Bochum, 24. Juni 2015:
Im Juni 2015 erschien im Lancet eine Arbeit, in der gezeigt wird, dass das Risiko eines ersten oder erneuten koronaren Ereignisses durch einen Score aus 27 genetischen Varianten (single nucleotide polymorphisms, SNP´s) vorhersagbar ist und als Grundlage für eine Statintherapie zur Primär- oder Sekundärprophylaxe dienen könnte (1).
Jessica L. Mega et al. (1) analysierten eine Kohortenstudie (Malmö Diet and Cancer Study) und vier randomisiert-kontrollierte Studien mit Statinen zur Primär- (JUPITER und ASCOT) und Sekundärprävention (CARE und PROVE IT-TIMI 22). Bei ~48 000 Personen traten ~3500 Koronarereignisse auf. Ein Score aus 27 SNP´s, die schon einzeln in anderen genomweiten Studien als mit koronaren Ereignissen assoziiert gefunden worden waren, teilten sie in 3 Klassen ein: low, intermediate, high risk. Die multivariabel-adjustierte Hazard Ratio für Koronarereignisse gegenüber der low-risk-Klasse betrug bei mittlerem Risiko 1.34 (p<0.0001) und bei hohem Risiko 1.72 (p<0.0001). Für den Nutzen einer Statintherapie ergab sich ein signifikanter Gradient: Die relative Risikoreduktion verstärkte sich von 13% bei niedrigem über 29% bei intermediärem bis auf 48% bei hohem genetischem Risiko. Entsprechend verhielt sich auch das absolute Risiko: Die NNT (number needed to treat) zur Verhinderung von 1 Ereignis innerhalb von 10 Jahren betrug bei niedrigem Score 66, mittlerem 42 und hohem 25 Personen.
Kommentar
An der koronaren Ereignisrate innerhalb von 10 Jahren orientieren sich auch die Europäischen und Amerikanischen Leitlinien zu einer cholesterinsenkenden Therapie. Inwieweit der genetische Score im individuellen Fall Berücksichtigung finden wird bleibt abzuwarten. Es besteht das Problem der Praktikabilität und natürlich auch der Kosten. Der neue Score muß -ebenso wie neue Biomarker – mit den bereits existierenden Empfehlungen nach dem Euro Score (2) und dem ACC/AHA 2013 Pooled Cohort Equations CV Risk Calculator Score (3) vergleichend untersucht werden (4). Zur vor einiger Zeit zwischen Europa und Amerika lebhaft geführten Diskussion über einen „Zielwert“ für Cholesterin (5) könnte der neue Score auch einen Beitrag liefern.
Helmut Schatz
Literatur
(1) J. L. Mega et al.: Genetic risk, coronary heart disease events, and the clinical benefit of statin therapy: an analysis of primary and secondary prevention trials.
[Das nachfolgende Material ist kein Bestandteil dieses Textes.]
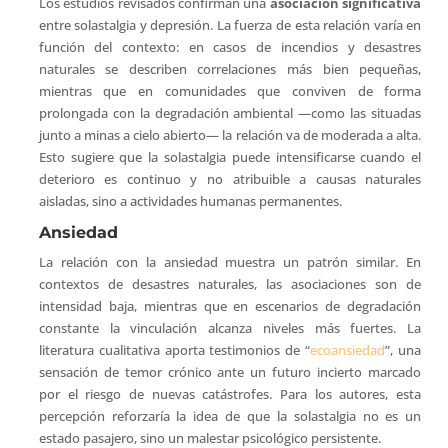
Los estudios revisados confirman una
asociación significativa
entre solastalgia y depresión. La fuerza de esta relación varía en
función del contexto: en casos de incendios y desastres
naturales se describen correlaciones más bien pequeñas,
mientras que en comunidades que conviven de forma
prolongada con la degradación ambiental —como las situadas
junto a minas a cielo abierto— la relación va de moderada a alta.
Esto sugiere que la solastalgia puede intensificarse cuando el
deterioro es continuo y no atribuible a causas naturales
aisladas, sino a actividades humanas permanentes.
Ansiedad
La relación con la ansiedad muestra un patrón similar. En
contextos de desastres naturales, las asociaciones son de
intensidad baja, mientras que en escenarios de degradación
constante la vinculación alcanza niveles más fuertes. La
literatura cualitativa aporta testimonios de “
ecoansiedad
”, una
sensación de temor crónico ante un futuro incierto marcado
por el riesgo de nuevas catástrofes. Para los autores, esta
percepción reforzaría la idea de que la solastalgia no es un
estado pasajero, sino un malestar psicológico persistente.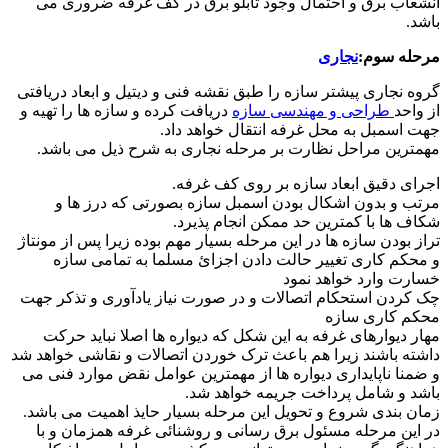
انشعاب برق و احتمال وجود تابلو برق در کف غرفه ضروری می
باشد.
مرحله سوم:
نجاری
گروه نجاری پیشتر سازه را طبق نقشه فنی و دیتیل و ابعاد دریافتی
از واحد
طراحی و مهندسی سازه
دریافت کرده و سازه ها را تهیه و
جهت اسمبل به محل غرفه انتقال خواهد داد.
مهمترین مراحل نظارت بر مرحله نجاری به شرح ذیل می باشد.
اجرای دقیق ابعاد سازه بر روی کف غرفه.
مرتب و بدون اشکال بودن اسمبل سازه بصورتی که درز ها و
شکاف ها با کمترین حد ممکن انجام پذیرد.
تراز بودن سازه ها در این مرحله بسیار مهم بوده زیرا پس از مونتاژ
و محکم کاری تغییر حالت دادن اجزائ مسلما به تمامی سازه
خسارت وارد خواهد نمود
چک کردن استحکام اتصالات و در صورت نیاز یادآوری و تذکر جهت
محکم کاری سازه
مهار دیوارهای غرفه به این شکل که دیواره ها اصلا نباید حرکت
داشته باشند زیرا هم باعث ترک خوردن اتصالات و نقاشی خواهد شد
و ضمنا ناپایداری دیواره ها از مهمترین عوامل نقض موارد فنی می
باشد و شامل پرداخت جریمه خواهد شد.
زمان بندی شروع و تحویل این مرحله بسیار حایذ اهمیت می باشد.
در این مرحله مسئول برق رسانی و روشنائی غرفه همزمان و با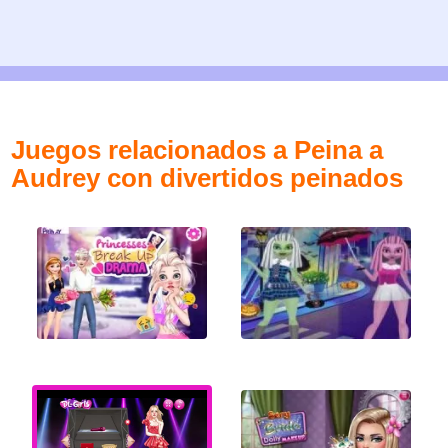
Juegos relacionados a Peina a
Audrey con divertidos peinados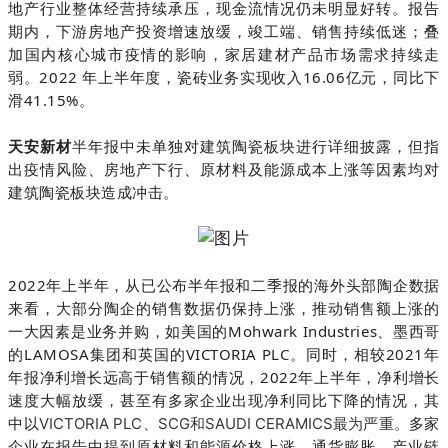
地产行业整体经营持续承压，现金流情况仍未明显好转。报告
期内，下游房地产投资增速放缓，竣工端、销售持续低迷；叠
加国内核心城市疫情的影响，家居建材产品市场需求持续走
弱。2022 年上半年度，瓷砖业务实现收入16.06亿元，同比下
滑41.15%。
天安新材
年报中未单独对建筑陶瓷板块进行详细披露，但指
半
出疫情风险、房地产下行、原材料及能源成本上涨等因素均对
建筑陶瓷板块造成冲击。
2022年上半年，从已公布半年报和二季报的海外头部陶企数据
来看，大部分陶企的销售数据仍保持上涨，推动销售额上涨的
一大因素是业务并购，如美国的Mohwark Industries、墨西哥
的LAMOSA集团和英国的VICTORIA PLC。同时，相较2021年
年报净利增长远高于销售额的情况，2022年上半年，净利增长
速度大幅放缓，甚至有多家企业出现净利同比下降的情况，其
中以
多家
VICTORIA PLC、SCG和SAUDI CERAMICS最为严重。
企业在报告中提到原材料和能源价格上涨、通货膨胀、产业链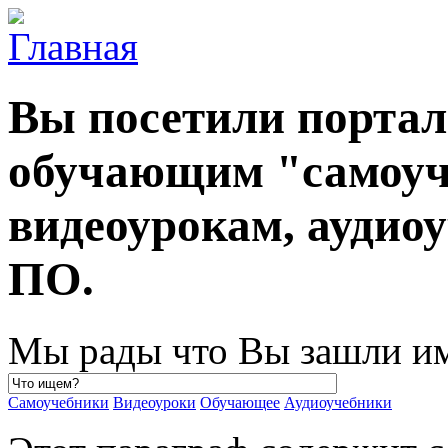
Вы посетили порта
обучающим "самоуч
видеоурокам, ауди
ПО.
Мы рады что Вы зашли им
Самоучебники
Видеоуроки
Обучающее
Аудиоучебники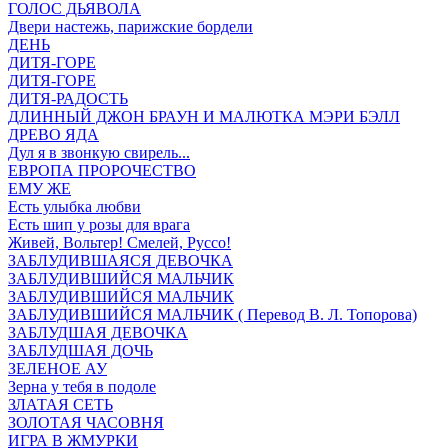
ГОЛОС ДЬЯВОЛА
Двери настежь, парижские бордели
ДЕНЬ
ДИТЯ-ГОРЕ
ДИТЯ-ГОРЕ
ДИТЯ-РАДОСТЬ
ДЛИННЫЙ ДЖОН БРАУН И МАЛЮТКА МЭРИ БЭЛЛ
ДРЕВО ЯДА
Дул я в звонкую свирель...
ЕВРОПА ПРОРОЧЕСТВО
ЕМУ ЖЕ
Есть улыбка любви
Есть шип у розы для врага
Живей, Вольтер! Смелей, Руссо!
ЗАБЛУДИВШАЯСЯ ДЕВОЧКА
ЗАБЛУДИВШИЙСЯ МАЛЬЧИК
ЗАБЛУДИВШИЙСЯ МАЛЬЧИК
ЗАБЛУДИВШИЙСЯ МАЛЬЧИК ( Перевод В. Л. Топорова)
ЗАБЛУДШАЯ ДЕВОЧКА
ЗАБЛУДШАЯ ДОЧЬ
ЗЕЛЕНОЕ АУ
Зерна у тебя в подоле
ЗЛАТАЯ СЕТЬ
ЗОЛОТАЯ ЧАСОВНЯ
ИГРА В ЖМУРКИ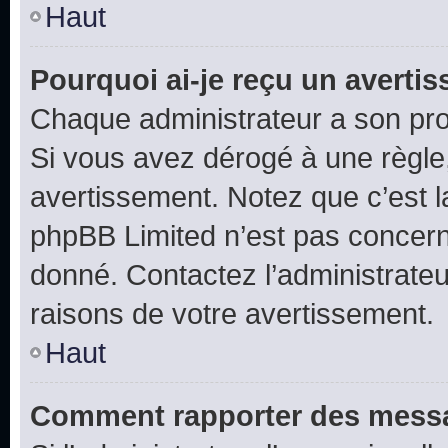
Haut
Pourquoi ai-je reçu un averti
Chaque administrateur a son pro
Si vous avez dérogé à une règle
avertissement. Notez que c’est la
phpBB Limited n’est pas concern
donné. Contactez l’administrate
raisons de votre avertissement.
Haut
Comment rapporter des messa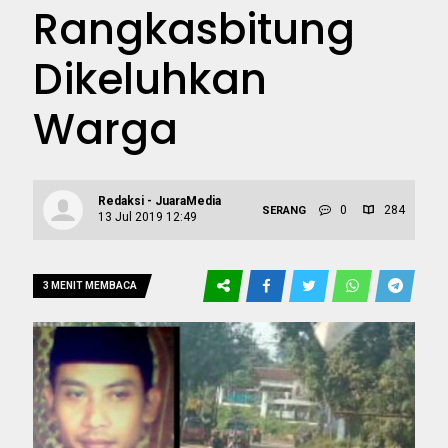
Rangkasbitung
Dikeluhkan
Warga
Redaksi - JuaraMedia
0
284
SERANG
13 Jul 2019 12:49
3 MENIT MEMBACA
Lancet 385, No. 9984, 2264-2271. June 6-12, 2015
(2) Z. Reiner et al.: ECS/EAS Guidelines for the management of dyslipidaemia of the European Society of Cardiology (ESC) and the European Atherosclerosis Society (EAS).
Eur. Heart J. 2011; 32:1769-1818
(3) N.J. Stone et al.: 2013 ACC/AHA guideline on the treatment of blood cholesterol to reduce atherosclerotic cardiovascular risk in adults: a report of the American College of Cardiology/American Heart Association Task Force on Practice Guidelines.
J. Am.Coll. Cardiol. 2014; 63 (25 pt B): 2889-2893
(4) H. Schunkert, N. Samani: Statin treatment: can genetics sharpen the focus? Comment.
Lancet 385, No. 9984, 2227-2229. June 6-12, 2015
(5) Deutsche Gesellschaft für Endokrinologie: Neue US-Leitlinie zu Herz-Kreislauferkrankungen: DGE sieht Verzicht auf Cholesterinzielwerte kritisch.